Kress Collection of Business and Economics Graphic Materials

Engraving of soldiers with the bodies of money bags and chests fighting

[The Fight of the Money-Bags and the Coffers], 1558? Kress Collection of Business and Economics Graphic Materials.

The Kress Collection of Business and Economics Graphic Materials originated with the acquisition of the Bleichroeder Print Collection and was supplemented by prints from Herbert Somerton Foxwell’s collection. This collection includes over one thousand woodcuts, engravings, etchings, and lithographs, ranging from the 16th to the 19th centuries.

The collection is divided into the following general subject categories:

  • views of stock exchanges, banks, mints, and treasuries

  • portraits of bankers, statesmen, and financiers

  • political and personal satires

  • national finance and taxation

  • images of money lenders, avarice, corruption, poverty, charity, and anti-Semitism

  • prints on speculation and credit

Many prominent artists are represented in the collection, including Breughel, Goltzius, Rembrandt, Hogarth, and Gillray, to name a few.

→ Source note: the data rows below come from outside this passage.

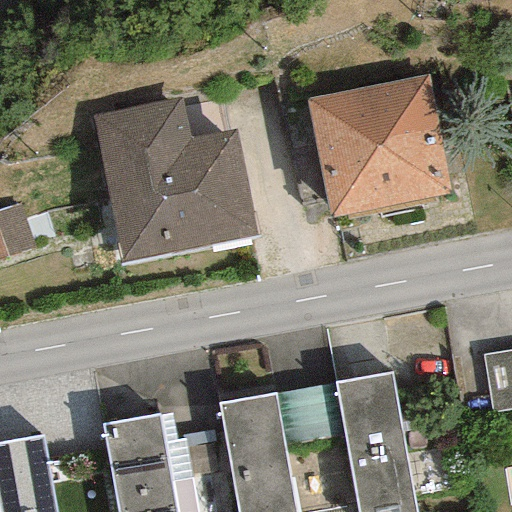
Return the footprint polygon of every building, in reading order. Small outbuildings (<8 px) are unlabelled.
[(425,76),(306,99),(330,218),(449,195),(425,76)] [(181,98),(90,116),(119,264),(256,237),(235,129),(189,138),(181,98)] [(18,204),(0,209),(0,260),(31,249),(18,204)] [(496,410),(511,408),(511,348),(489,351),(496,410)] [(413,511),(389,373),(334,383),(356,511),(413,511)] [(294,511),(274,395),(219,405),(237,511),(294,511)] [(172,511),(156,417),(101,426),(115,511),(172,511)] [(54,511),(41,436),(0,443),(0,511),(54,511)]
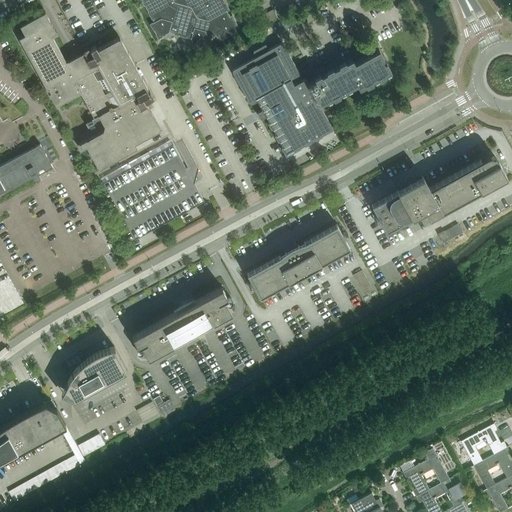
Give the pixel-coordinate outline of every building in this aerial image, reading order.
[(218,41),(240,29),(232,15),(229,17),(226,10),(228,9),(223,0),(141,0),(153,22),(150,24),(158,38),(168,32),(190,39),(196,49),(210,41),(209,39),(215,35),(218,41)] [(273,10),(257,19),(262,29),(278,19),(273,10)] [(45,11),(19,25),(25,36),(21,38),(47,85),(46,85),(51,94),(52,94),(56,102),(59,101),(60,103),(81,91),(95,117),(98,115),(104,125),(102,130),(86,139),(77,144),(80,149),(86,146),(97,167),(98,167),(99,168),(124,154),(123,153),(124,153),(121,148),(160,127),(146,102),(152,99),(118,37),(102,45),(101,42),(95,45),(94,45),(65,61),(52,36),(57,33),(45,11)] [(289,15),(275,23),(280,33),(295,24),(289,15)] [(280,43),(279,43),(234,68),(233,69),(232,70),(232,71),(232,72),(248,102),(249,102),(249,103),(250,103),(251,103),(252,103),(257,100),(286,153),(332,128),(319,104),(326,101),(357,85),(359,89),(391,71),(379,49),(354,63),(352,59),(307,83),(304,77),(299,80),(298,77),(299,77),(299,76),(299,75),(299,74),(299,73),(283,44),(282,43),(281,43),(280,43)] [(0,194),(32,177),(31,174),(51,164),(40,143),(0,164),(0,194)] [(424,210),(428,218),(506,176),(498,162),(496,158),(494,157),(493,156),(491,155),(489,155),(487,156),(485,156),(480,159),(429,187),(423,176),(415,180),(371,205),(386,231),(422,211),(424,210)] [(371,184),(377,181),(375,177),(363,183),(367,191),(373,188),(371,184)] [(447,237),(441,240),(442,243),(462,232),(457,223),(444,231),(447,237)] [(246,273),(260,297),(349,248),(336,224),(246,273)] [(438,234),(441,240),(447,237),(444,231),(438,234)] [(362,270),(353,275),(364,295),(372,290),(362,270)] [(140,344),(148,358),(231,312),(224,299),(227,297),(221,287),(132,336),(137,346),(140,344)] [(70,376),(67,382),(61,393),(74,399),(126,370),(113,348),(114,347),(109,348),(108,348),(104,349),(101,350),(98,352),(94,354),(91,356),(88,358),(85,360),(82,362),(80,365),(77,368),(74,371),(72,374),(70,376)] [(159,395),(153,398),(156,404),(162,401),(159,395)] [(166,401),(157,406),(163,416),(171,411),(166,401)] [(0,460),(51,433),(56,430),(60,428),(66,425),(56,408),(44,402),(40,404),(35,406),(30,409),(25,411),(20,414),(16,416),(12,419),(8,421),(4,424),(0,426),(0,460)] [(159,416),(152,402),(137,410),(144,424),(159,416)] [(500,442),(494,431),(497,429),(494,423),(460,441),(473,465),(507,447),(503,440),(503,441),(500,442)] [(74,454),(8,491),(13,499),(84,459),(66,425),(60,428),(74,454)] [(100,433),(78,445),(83,455),(105,444),(100,433)] [(511,464),(507,454),(510,452),(507,447),(473,465),(486,489),(511,474),(511,464)] [(412,490),(415,496),(452,476),(451,474),(448,476),(436,454),(433,448),(423,453),(426,459),(402,472),(406,479),(409,477),(415,488),(413,490),(413,489),(412,490)] [(511,474),(486,489),(498,511),(500,511),(508,508),(500,493),(511,487),(511,488),(511,474)] [(428,511),(443,511),(462,502),(465,500),(463,500),(461,496),(465,493),(460,484),(454,487),(449,479),(453,477),(452,476),(415,496),(419,502),(422,500),(428,511)] [(369,511),(379,507),(383,505),(379,498),(375,501),(370,491),(351,502),(356,511),(353,511),(369,511)] [(467,511),(462,502),(443,511),(467,511)]
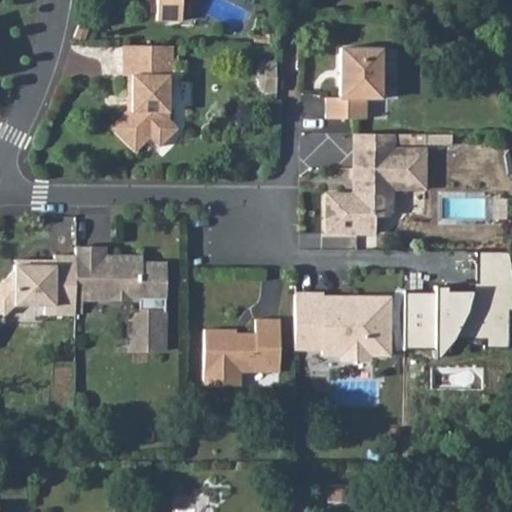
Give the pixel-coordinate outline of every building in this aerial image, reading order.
[(155,0),(156,21),(181,22),(180,0),(155,0)] [(80,20),(74,37),(84,40),(90,24),(80,20)] [(172,46),(122,46),(122,76),(126,76),(126,111),(109,128),(134,153),(148,138),(158,148),(177,129),(167,120),(168,97),(171,97),(172,46)] [(325,119),(365,120),(365,100),(380,100),(381,49),(339,49),(339,98),(325,98),(325,119)] [(263,93),(275,94),(275,88),(276,64),(264,63),(258,71),(258,86),(263,93)] [(393,135),(353,135),(352,194),(357,194),(357,203),(325,203),(324,234),(374,235),(374,217),(387,217),(392,212),(392,190),(407,190),(407,173),(425,173),(425,150),(392,150),(392,145),(393,135)] [(412,135),(393,135),(392,145),(413,145),(412,135)] [(425,135),(412,135),(413,145),(425,145),(425,135)] [(407,190),(425,190),(425,173),(407,173),(407,190)] [(104,248),(74,248),(74,256),(74,299),(80,300),(138,300),(138,311),(128,322),(128,335),(131,336),(131,351),(163,351),(164,265),(140,264),(140,258),(116,257),(116,261),(104,261),(103,257),(104,248)] [(74,299),(74,256),(53,256),(53,261),(27,261),(27,266),(14,266),(14,271),(0,284),(0,314),(3,317),(13,306),(44,307),(44,316),(74,316),(74,312),(74,299)] [(322,295),(294,295),(293,349),(321,349),(321,354),(341,355),(341,360),(368,360),(368,355),(387,355),(388,299),(349,299),(349,307),(337,307),(337,304),(322,304),(322,295)] [(235,330),(203,330),(203,387),(240,387),(240,372),(278,373),(279,320),(254,320),(254,334),(245,334),(244,339),(235,339),(235,330)]
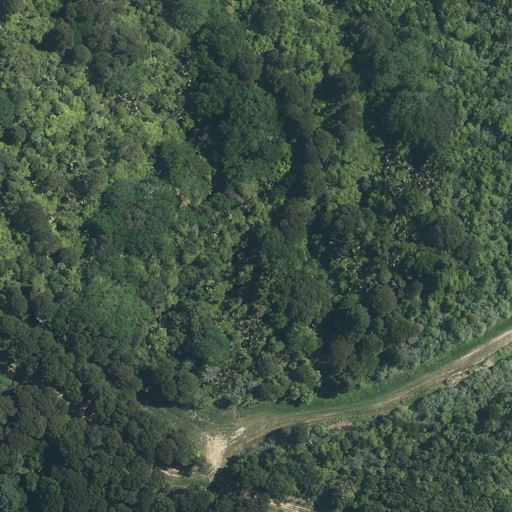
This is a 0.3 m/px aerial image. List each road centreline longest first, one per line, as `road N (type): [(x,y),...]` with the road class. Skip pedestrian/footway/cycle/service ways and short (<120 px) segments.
road 1 (track): [(511,321),(374,399),(302,406),(238,428),(220,477),(341,511)]
road 2 (track): [(0,352),(220,477)]
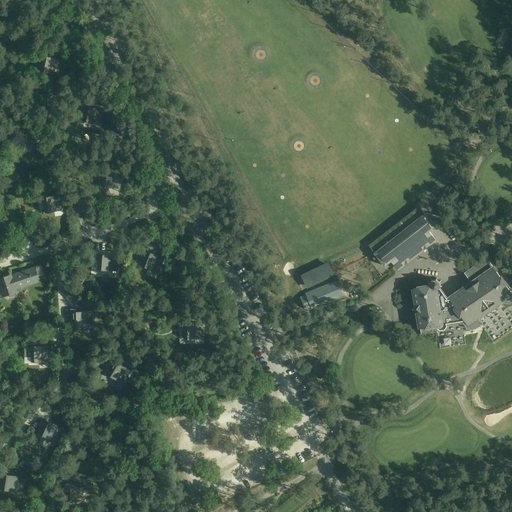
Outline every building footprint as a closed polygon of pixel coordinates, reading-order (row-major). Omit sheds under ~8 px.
[(260,46),(252,46),(252,54),(261,54),(260,46)] [(40,70),(59,75),(62,59),(41,55),(40,60),(42,60),(40,70)] [(317,76),(312,69),(305,74),(310,81),(317,76)] [(82,121),(101,125),(104,109),(84,105),(83,110),(84,110),(82,121)] [(20,149),(39,153),(42,137),(22,132),(20,139),(22,139),(20,149)] [(290,144),(298,145),(299,137),(291,136),(290,144)] [(102,187),(121,189),(123,173),(102,170),(101,176),(103,176),(102,187)] [(46,213),(63,210),(61,194),(41,197),(42,204),(44,203),(46,213)] [(434,238),(429,232),(436,227),(425,213),(375,253),(374,259),(380,260),(385,266),(391,261),(396,267),(434,238)] [(142,266),(159,273),(165,258),(145,250),(143,255),(145,256),(142,266)] [(98,270),(117,271),(118,255),(97,254),(97,260),(99,260),(98,270)] [(421,328),(437,326),(437,328),(440,331),(445,330),(447,327),(447,324),(464,322),(467,328),(472,329),(477,325),(478,317),(501,301),(509,303),(511,301),(511,290),(510,290),(494,267),(486,257),(465,272),(470,280),(447,297),(449,300),(448,300),(439,287),(440,286),(440,282),(436,280),(432,280),(427,287),(415,289),(421,328)] [(328,262),(301,275),(307,288),(335,275),(328,262)] [(41,264),(12,274),(17,289),(41,282),(39,276),(45,274),(41,264)] [(18,292),(17,289),(12,274),(0,277),(0,288),(3,297),(18,292)] [(305,310),(311,307),(312,307),(342,295),(336,282),(306,294),(307,295),(300,298),(305,310)] [(73,328),(92,327),(91,311),(70,311),(71,317),(73,317),(73,328)] [(184,339),(203,339),(203,322),(181,323),(181,329),(183,329),(184,339)] [(50,361),(50,347),(30,347),(30,348),(25,348),(25,356),(32,356),(32,364),(40,363),(40,362),(50,361)] [(124,360),(118,356),(115,362),(113,361),(110,365),(112,366),(107,374),(122,384),(130,371),(119,364),(120,363),(122,363),(124,360)] [(38,433),(56,442),(63,427),(43,418),(41,424),(43,424),(38,433)] [(207,447),(203,441),(192,447),(196,454),(207,447)] [(1,489),(20,492),(22,476),(1,474),(0,479),(2,479),(1,489)] [(69,503),(75,504),(76,498),(89,500),(92,486),(72,483),(69,503)]
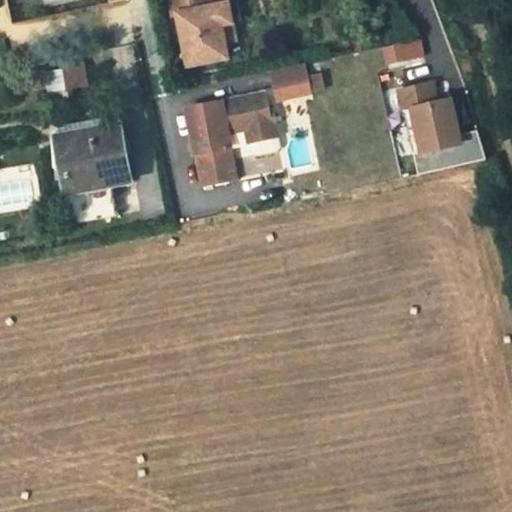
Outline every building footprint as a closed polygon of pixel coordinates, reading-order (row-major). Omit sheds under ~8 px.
[(231,25),(226,0),(168,0),(171,16),(176,15),(186,67),(226,60),(223,44),(220,27),(231,25)] [(234,42),(231,25),(220,27),(223,44),(234,42)] [(424,39),(384,42),(386,64),(425,61),(424,39)] [(67,92),(105,84),(102,70),(64,78),(67,92)] [(302,104),(299,89),(296,76),(262,83),(269,112),(302,105),(302,104)] [(315,101),(312,86),(299,89),(302,104),(315,101)] [(435,87),(403,95),(408,115),(414,113),(425,160),(465,150),(454,104),(440,107),(435,87)] [(264,91),(186,110),(205,186),(239,178),(229,133),(247,129),(250,141),(251,141),(268,137),(276,115),(269,112),(264,91)] [(281,134),(276,115),(268,137),(281,134)] [(68,198),(129,186),(117,129),(54,141),(68,198)] [(268,137),(251,141),(254,152),(259,154),(280,149),(283,145),(281,134),(268,137)]
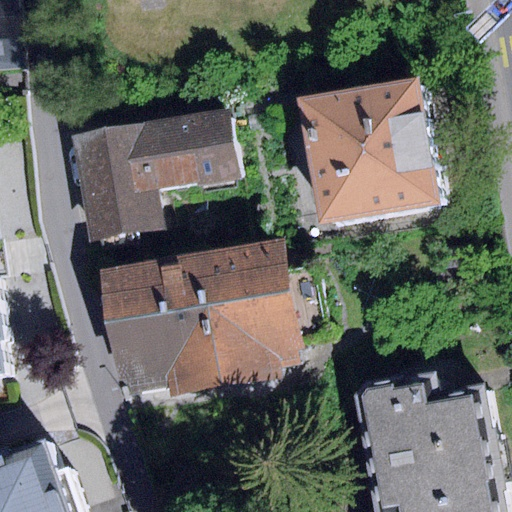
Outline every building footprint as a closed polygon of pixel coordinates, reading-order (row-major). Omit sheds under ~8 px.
[(0,0),(0,62),(28,60),(22,0),(0,0)] [(307,102),(329,227),(449,206),(427,81),(307,102)] [(199,192),(241,184),(228,110),(68,138),(87,241),(171,226),(164,189),(198,183),(199,192)] [(297,336),(326,332),(315,269),(283,275),(278,245),(103,273),(123,394),(168,386),(170,396),(285,377),(283,366),(302,363),(297,336)] [(0,373),(16,371),(0,265),(0,373)] [(502,511),(480,390),(438,398),(434,374),(401,380),(400,375),(365,382),(354,396),(375,511),(502,511)] [(62,482),(49,449),(0,466),(0,511),(88,511),(75,477),(62,482)]
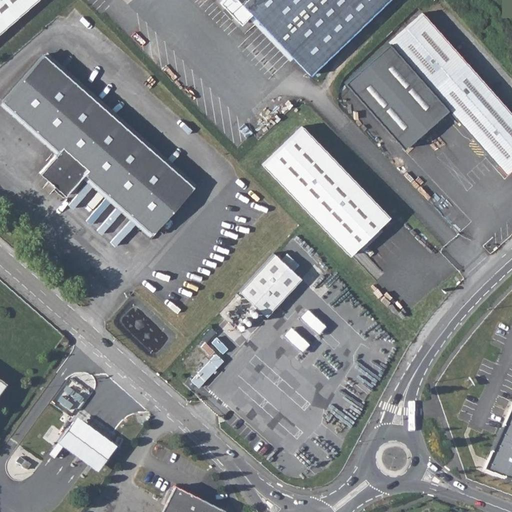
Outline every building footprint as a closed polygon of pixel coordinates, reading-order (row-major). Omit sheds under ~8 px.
[(0,0),(0,32),(36,0),(0,0)] [(221,0),(219,2),(240,24),(251,13),(310,74),(386,0),(221,0)] [(511,113),(422,13),(345,81),(403,147),(447,108),(505,174),(511,167),(511,113)] [(152,233),(193,186),(43,54),(1,101),(58,151),(39,172),(65,195),(84,173),(152,233)] [(348,255),(389,216),(302,126),(262,165),(348,255)] [(293,269),(299,263),(288,252),(282,257),(293,269)] [(300,278),(273,253),(238,291),(265,316),(300,278)] [(511,403),(482,471),(511,482),(511,403)] [(96,474),(116,448),(76,418),(57,445),(96,474)] [(26,470),(30,465),(25,461),(21,467),(26,470)] [(221,511),(173,488),(161,511),(221,511)]
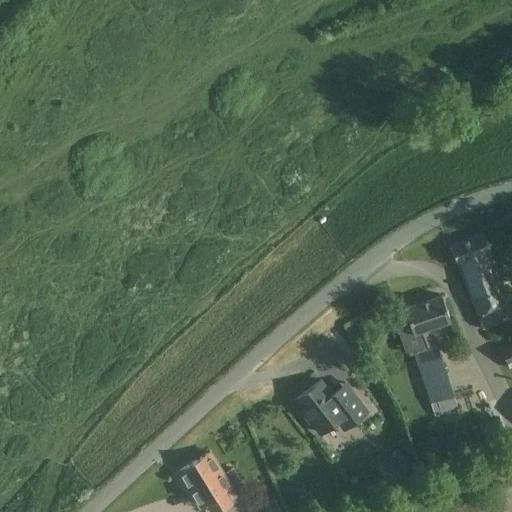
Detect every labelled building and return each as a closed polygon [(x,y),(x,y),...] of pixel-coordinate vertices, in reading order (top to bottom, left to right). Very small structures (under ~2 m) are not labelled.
[(511,317),(511,307),(483,233),(450,246),(483,328),(511,317)] [(420,347),(413,350),(431,402),(430,402),(434,416),(442,413),(442,412),(457,407),(429,327),(450,320),(441,294),(405,307),(413,332),(414,332),(420,347)] [(511,366),(511,340),(500,346),(509,367),(511,366)] [(331,393),(321,379),(295,399),(302,408),(300,410),(302,414),(309,422),(312,420),(321,432),(338,420),(345,429),(368,411),(346,382),(331,393)] [(499,416),(480,424),(489,444),(507,436),(499,416)] [(399,448),(390,455),(396,463),(393,464),(400,474),(412,466),(399,448)] [(242,480),(238,475),(233,467),(223,473),(210,451),(179,470),(201,505),(242,480)]
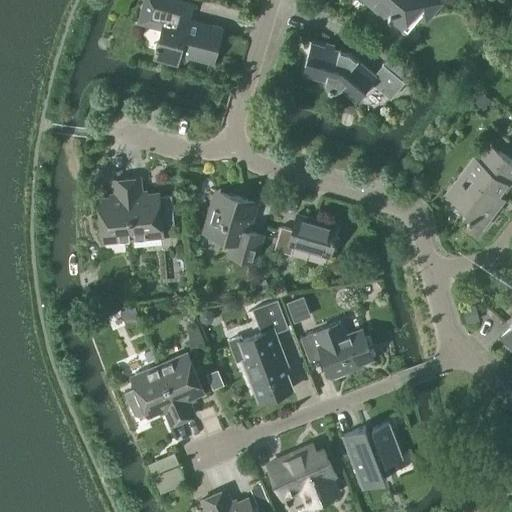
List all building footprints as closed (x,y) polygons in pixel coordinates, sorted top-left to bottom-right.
[(188,20),(193,5),(174,0),(145,0),(139,23),(162,29),(156,55),(159,60),(174,64),(178,61),(180,55),(213,64),(222,29),(188,20)] [(426,21),(441,3),(437,0),(363,0),(383,16),(385,13),(407,31),(420,16),(426,21)] [(374,75),(348,53),(311,42),(302,74),(326,80),(326,85),(327,88),(330,91),(333,92),(337,91),(339,90),(341,88),(356,101),(371,83),(390,99),(404,82),(383,64),(374,75)] [(477,160),(449,196),(460,204),(459,205),(465,210),(463,213),(469,218),(467,220),(471,223),(473,220),(480,226),(494,208),(493,207),(501,196),(498,195),(511,176),(511,161),(499,152),(489,144),(477,160)] [(159,193),(142,195),(141,178),(128,180),(133,239),(163,236),(162,224),(174,223),(171,196),(159,197),(159,193)] [(104,242),(133,239),(128,180),(114,181),(116,197),(100,199),(104,242)] [(249,231),(257,203),(216,191),(203,233),(233,241),(229,255),(255,263),(263,236),(249,231)] [(329,257),(338,227),(296,215),(292,231),(281,227),(274,250),(291,255),(293,247),(329,257)] [(303,295),(286,302),(294,322),(310,315),(303,295)] [(276,333),(289,329),(278,300),(253,309),(262,334),(240,342),(246,358),(243,359),(259,402),(293,389),(287,373),(290,372),(276,333)] [(339,321),(300,337),(309,361),(322,356),(331,377),(349,370),(348,367),(362,362),(373,358),(362,328),(344,334),(339,321)] [(511,325),(501,338),(511,347),(511,325)] [(159,365),(183,420),(196,415),(189,399),(204,393),(186,354),(159,365)] [(172,425),(183,420),(159,365),(132,378),(137,389),(126,394),(135,415),(140,417),(148,413),(149,417),(165,410),(172,425)] [(217,369),(207,373),(213,388),(223,384),(217,369)] [(387,464),(403,458),(389,422),(367,431),(365,427),(342,436),(362,489),(386,480),(383,473),(390,471),(387,464)] [(284,467),(271,472),(283,499),(298,492),(304,504),(317,498),(337,489),(332,477),(335,476),(323,449),(316,452),(312,445),(281,459),(284,467)] [(258,507),(269,502),(261,484),(250,489),(258,507)] [(214,496),(221,511),(254,511),(248,499),(233,505),(227,490),(214,496)] [(221,511),(214,496),(202,501),(207,511),(221,511)]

The Bleichroeder collection was given to the Kress Library of Business and Economics in 1975 by the New York firm of Arnhold and S. Bleichroeder. It was generously presented in memory of Frederick H. Brunner, a member of the firm, who formed much of the collection. Mr. Brunner's love of banking history led him to acquire prints on all aspects of money's influence on humankind.